The updated staging is largely faithful to the original, with clothes rails, a bar counter and an installation of recycled plastic bottles hanging above. Brook weaves the three works into a loose narrative arc progressing from the Anna sisters’ nomadic pursuit of fortune in Die Sieben Todsünden to attempts at survival in the collapsed pleasure city of Mahagonny, culminating in an ode to American capitalism in Happy End. A sultry arrangement of Weill’s tango-habanera Youkali — a bittersweet evocation of an imagined island paradise sung by candlelight — closes the evening.

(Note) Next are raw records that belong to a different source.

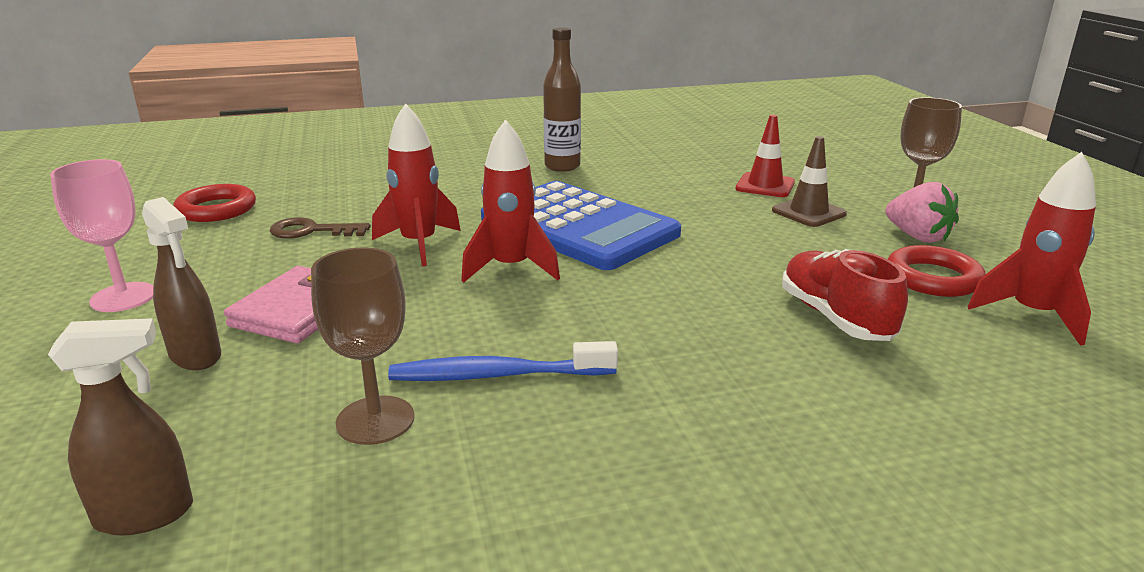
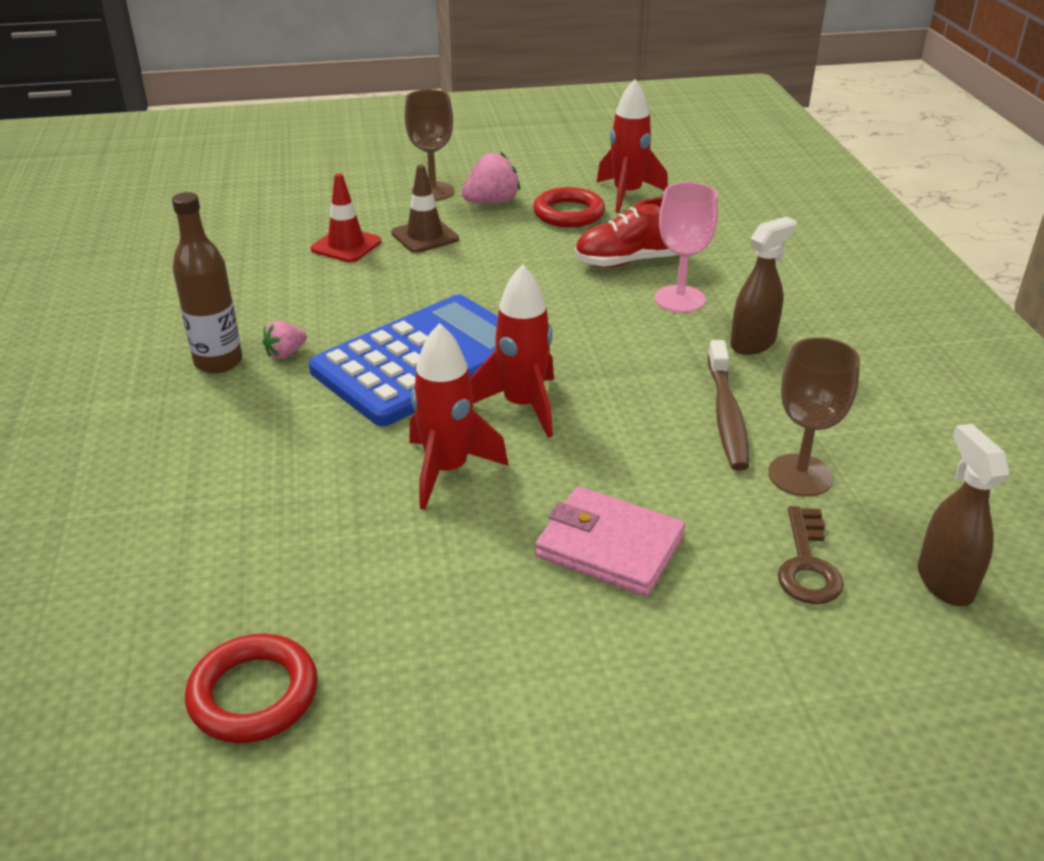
camera: 85 degrees left, 10 degrees up
pink goblet [50,159,153,312] -> pink goblet moved to [654,182,718,313]
brown spray bottle [142,197,221,370] -> brown spray bottle moved to [730,217,797,355]
brown key [270,217,371,239] -> brown key moved to [778,506,844,604]
blue toothbrush [388,341,618,381] -> brown toothbrush [708,340,749,471]
none -> pink strawberry [262,321,307,359]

Modern dress, Brechtian alienation with onstage costume changes, and video projections of environmental catastrophes — including floods and melting polar ice fields — force recognition of contemporary relevance. At its best, unfussy staging and expressionistic vocal performances mean the excoriating satire packs a punch. Yet the most powerful moments, such as a crowd of lurid men throwing banknotes at a scared and exhausted cabaret dancer in Mahagonny, are interspersed with periods of dramatic inertia. References to impending ecological Armageddon feel underexplored and never fully integrated.

The biggest rewards came from the music. Riccardo Chailly, the 72-year-old music director, conducted the opening night two days after the theatre announced he would be succeeded by fellow septuagenarian, South Korean conductor Myung-Whun Chung, from next year. A small ensemble drawn from La Scala’s orchestra played wonderfully for him, harnessing the music’s dancing energy, jazz inflections and cabaret swagger. Youkali was an aching coda, a crooning trumpet’s sinuous phrases entwining beautifully with soprano Natascha Petrinsky’s smoky, seductive tone.

There was fine singing throughout. Alma Sadé’s gritty and vividly expressive Anna I was the perfect counterpoint to Lauren Michelle’s voluptuously dejected Anna II in Mahagonny. Tricky a cappella numbers were finely balanced. Matthäus Schmidlechner’s whiny tenor and the rich-voiced Elliott Carlton Hines, riotous as a leg kicking dancer in a dress and wig, brought similar coarse theatricality to Happy End. In the same work, Markus Werba stole the show as the charismatic gangster, Bill Cracker, blending menace with wit.